Specifically, we have *purposely* avoided creating content in mediums and formats that would drive more traction to our community and platform. Yes, we deliberately have not scaled… all to keep our focus on building a strong foundation and platform that authors want to stick with.

This meant…

  • Creating 100+ hours of video content with almost every video being over an hour long. We could literally create 500+ short-form videos from our library and drive much more people to our brand, but we wanted to validate that we had a strong foundation of content people wanted to stick with before doing so. Essentially, we have intentionally avoided any sort of “vitality”.
  • We don’t have social media profiles for the company, instead hyper-focusing on our Facebook Group Subscriptions for Authors. We have made that a great space and want to keep fostering it. But in the meantime, didn’t try and build higher by layering on more communities or platforms on top of that until we built one community very strongly.
  • Only focusing on helping authors monetize their superfans or warm readers. This is super important, but arguably less important than helping authors find and monetize casual readers and convert them to superfans. But we knew that we had to help authors master one part of the reader journey before taking on more of it (foreshadowing!).
  • Creating tons of long-form blogs and books about how to succeed in subscriptions but refusing to create short-form guides and short articles that are more accessible and scalable. We figured if we can’t keep someone around for 3,000 words, why bother creating something that is attractive in 100 words?

This has been an absurd, almost maniacal dedication to building a pyramid.

To sticking to these principles.

But I can say that it has worked.

And here’s the best part.

When you build a strong foundation, your pyramid can be built far higher than a skyscraper with a flimsy foundation. And by ignoring short-term sales rankings, “flashy” press reviews, and all the things that society tells us to care about… we can do the one thing that really matters.

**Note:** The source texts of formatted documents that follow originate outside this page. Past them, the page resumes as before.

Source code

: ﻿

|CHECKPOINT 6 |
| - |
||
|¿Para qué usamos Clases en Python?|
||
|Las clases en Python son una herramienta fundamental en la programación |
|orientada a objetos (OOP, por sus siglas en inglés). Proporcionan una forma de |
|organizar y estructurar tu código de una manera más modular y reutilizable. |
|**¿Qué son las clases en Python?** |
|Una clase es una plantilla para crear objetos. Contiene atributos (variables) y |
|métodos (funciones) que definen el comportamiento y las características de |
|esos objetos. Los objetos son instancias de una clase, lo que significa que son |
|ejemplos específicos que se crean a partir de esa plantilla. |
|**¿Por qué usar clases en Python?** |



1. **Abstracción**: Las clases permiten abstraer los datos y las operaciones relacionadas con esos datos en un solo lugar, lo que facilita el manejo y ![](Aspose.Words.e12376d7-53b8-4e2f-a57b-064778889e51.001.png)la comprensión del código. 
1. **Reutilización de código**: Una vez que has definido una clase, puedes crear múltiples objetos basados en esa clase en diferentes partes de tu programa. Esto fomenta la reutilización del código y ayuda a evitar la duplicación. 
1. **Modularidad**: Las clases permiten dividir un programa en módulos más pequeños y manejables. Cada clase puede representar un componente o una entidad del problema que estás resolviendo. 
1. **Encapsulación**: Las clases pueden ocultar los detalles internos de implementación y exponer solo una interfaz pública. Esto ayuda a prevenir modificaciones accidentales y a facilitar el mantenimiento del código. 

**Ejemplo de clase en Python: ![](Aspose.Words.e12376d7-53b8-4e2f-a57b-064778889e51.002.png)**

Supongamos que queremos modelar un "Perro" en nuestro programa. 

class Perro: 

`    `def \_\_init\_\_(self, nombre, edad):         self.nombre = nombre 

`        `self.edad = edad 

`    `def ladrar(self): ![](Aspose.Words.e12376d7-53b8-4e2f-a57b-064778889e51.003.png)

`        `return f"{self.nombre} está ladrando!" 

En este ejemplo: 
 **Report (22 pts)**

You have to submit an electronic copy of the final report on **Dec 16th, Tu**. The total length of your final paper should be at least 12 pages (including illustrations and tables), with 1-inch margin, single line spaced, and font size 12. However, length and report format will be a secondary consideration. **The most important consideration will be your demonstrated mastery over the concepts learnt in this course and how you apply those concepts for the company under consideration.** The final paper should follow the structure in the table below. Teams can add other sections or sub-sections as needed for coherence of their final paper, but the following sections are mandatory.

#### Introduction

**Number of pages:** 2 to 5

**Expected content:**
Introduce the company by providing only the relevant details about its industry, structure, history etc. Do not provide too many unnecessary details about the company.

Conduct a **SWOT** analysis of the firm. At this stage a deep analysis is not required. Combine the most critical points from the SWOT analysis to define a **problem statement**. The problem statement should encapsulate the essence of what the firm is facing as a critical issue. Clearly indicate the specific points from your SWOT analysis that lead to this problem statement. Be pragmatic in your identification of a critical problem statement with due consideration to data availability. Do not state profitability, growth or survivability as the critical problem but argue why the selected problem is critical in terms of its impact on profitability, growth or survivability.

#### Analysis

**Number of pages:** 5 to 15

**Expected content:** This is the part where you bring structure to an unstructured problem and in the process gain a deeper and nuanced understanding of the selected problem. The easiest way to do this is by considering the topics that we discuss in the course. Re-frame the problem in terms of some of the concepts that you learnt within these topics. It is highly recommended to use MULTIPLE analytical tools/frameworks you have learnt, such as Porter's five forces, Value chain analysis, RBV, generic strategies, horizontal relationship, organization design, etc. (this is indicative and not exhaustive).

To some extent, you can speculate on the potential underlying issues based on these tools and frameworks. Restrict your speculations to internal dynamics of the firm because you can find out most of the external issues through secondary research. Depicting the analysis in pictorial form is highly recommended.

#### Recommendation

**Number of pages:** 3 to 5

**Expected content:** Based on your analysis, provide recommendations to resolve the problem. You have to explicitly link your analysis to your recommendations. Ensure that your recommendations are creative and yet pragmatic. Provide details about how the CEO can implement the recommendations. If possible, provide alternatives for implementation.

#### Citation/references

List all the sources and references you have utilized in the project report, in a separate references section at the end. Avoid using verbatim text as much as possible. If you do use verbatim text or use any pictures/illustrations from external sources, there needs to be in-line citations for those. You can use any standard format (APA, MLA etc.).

Create a great experience, consistently and sustainably, for people we care about.

What does all of this mean also for us?

As you can probably guess from my last blogs and messages, Ream is evolving in a fun way to start building on new layers to our pyramid.

This year we plan to seriously launch into short-form content, as well as shorter 8-minute YouTube videos about how to grow your subscription (expect this in the second half of the year). We also plan to expand how authors can monetize through subscriptions while continuing to make our content more and more accessible.

But it’s very important we took this time to build the foundation.

And I encourage you all to do the same in your own author business.

After all, I didn’t do this. I burned out. I lost tons of money. And ultimately, I didn’t live my best life as an author or human being during that period of time.

I want different for you.

I want you to build a pyramid, not a skyscraper.

And the best thing? I know you are all capable of it.